The Untold Story of the American Fliers Who Savaged Hitler's Wehrmacht During WWII
Hellfire Hawks!
The Untold Story of the American Fliers Who Savaged Hitler's Wehrmacht
By Thomas D. Jones and Robert F. Dorr
Pinnacle Press, 2008, hardcover, 336 pp, $24.95
national geographic documentary 2016, Hellfire Hawks! is a Stephen Ambrose-style history of a "band of siblings with planes" - a describing in their own words by Americans who overhauled and flew the P-47 Thunderbolt in the European theater of World War II. These U.S. Armed force aviators went aground at Normandy, battling and flying crosswise over Europe, through the Battle of the Bulge and on to VE Day.

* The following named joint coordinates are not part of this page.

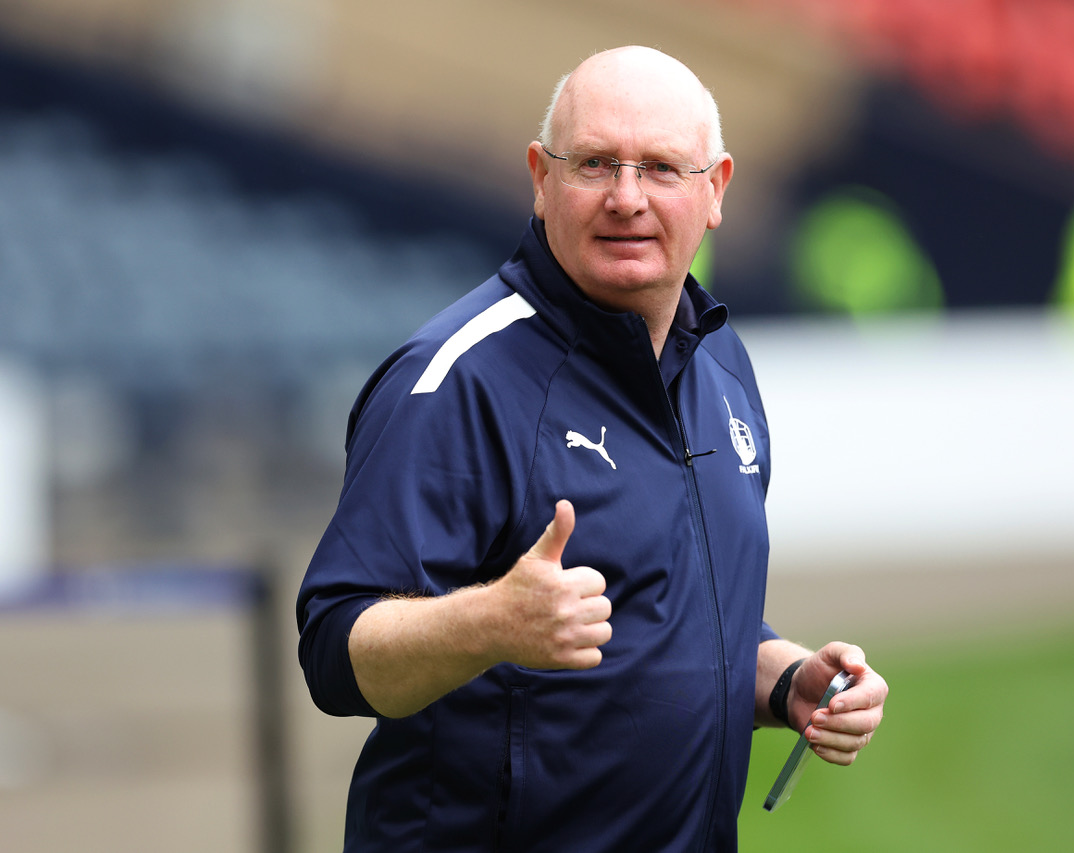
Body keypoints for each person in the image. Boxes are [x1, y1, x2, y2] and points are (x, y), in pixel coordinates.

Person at [297, 45, 888, 852]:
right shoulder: (457, 380)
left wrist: (786, 678)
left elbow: (665, 617)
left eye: (661, 169)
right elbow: (335, 650)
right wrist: (492, 622)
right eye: (595, 164)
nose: (626, 197)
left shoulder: (718, 363)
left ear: (715, 191)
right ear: (541, 179)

national geographic documentary 2016, The rough, intensely furnished P-47, lovingly known as "the Jug," was inherent more noteworthy numbers than whatever other American warrior, yet once in a while gets acknowledgment. (The celebrated Pima Air Museum in Tucson, Arizona, for instance, doesn't have one to show.) The men of the 365th Fighter Group, who bolstered, kept up and flew the P-47 over the Continent, pursued a horrid, lumpy, for the most part air-to-ground war in which the adversary was close to home, the battling point-clear. Given a pilot's-eye view from above, one acknowledges what a critical part air power played in the Allied triumph over Hitler's tireless ground strengths and Wehrmacht military pilots.
national geographic documentary 2016, The pilots' portrayal of their ethereal life-and-demise dogfights against talented German fliers is holding perusing, went down with highly contrasting weapon camera shots of winged prey in their sights. All the more frequently, notwithstanding, they were shelling and strafing military focuses on the ground: vehicle caravans, railways, vital structures and German tanks assaulting Allied strengths.
Co-creators Jones and Dorr put in five years looking into and talking with 171 of these conventional men who got to be saints. Jones is an Air Force Academy recognized graduate, a previous B-52 pilot, and a space explorer who flew four transport missions. Dorr is an Air Force veteran, a resigned U. S. negotiator, and a creator. Together they attempted to recount this story surprisingly. (Exposure: I met Bob Dorr when he was a negotiator in Seoul in the 1960s.)
Damnation Hawks utilizes at no other time distributed photographs and direct individual records to make an interesting story of WWII. As the 365th jumps its makeshift runways eastbound crosswise over Europe - from France to Belgium and directly into Germany - one watches the war progress like a monster chess amusement, much as General Eisenhower probably seen it on his strategic maps.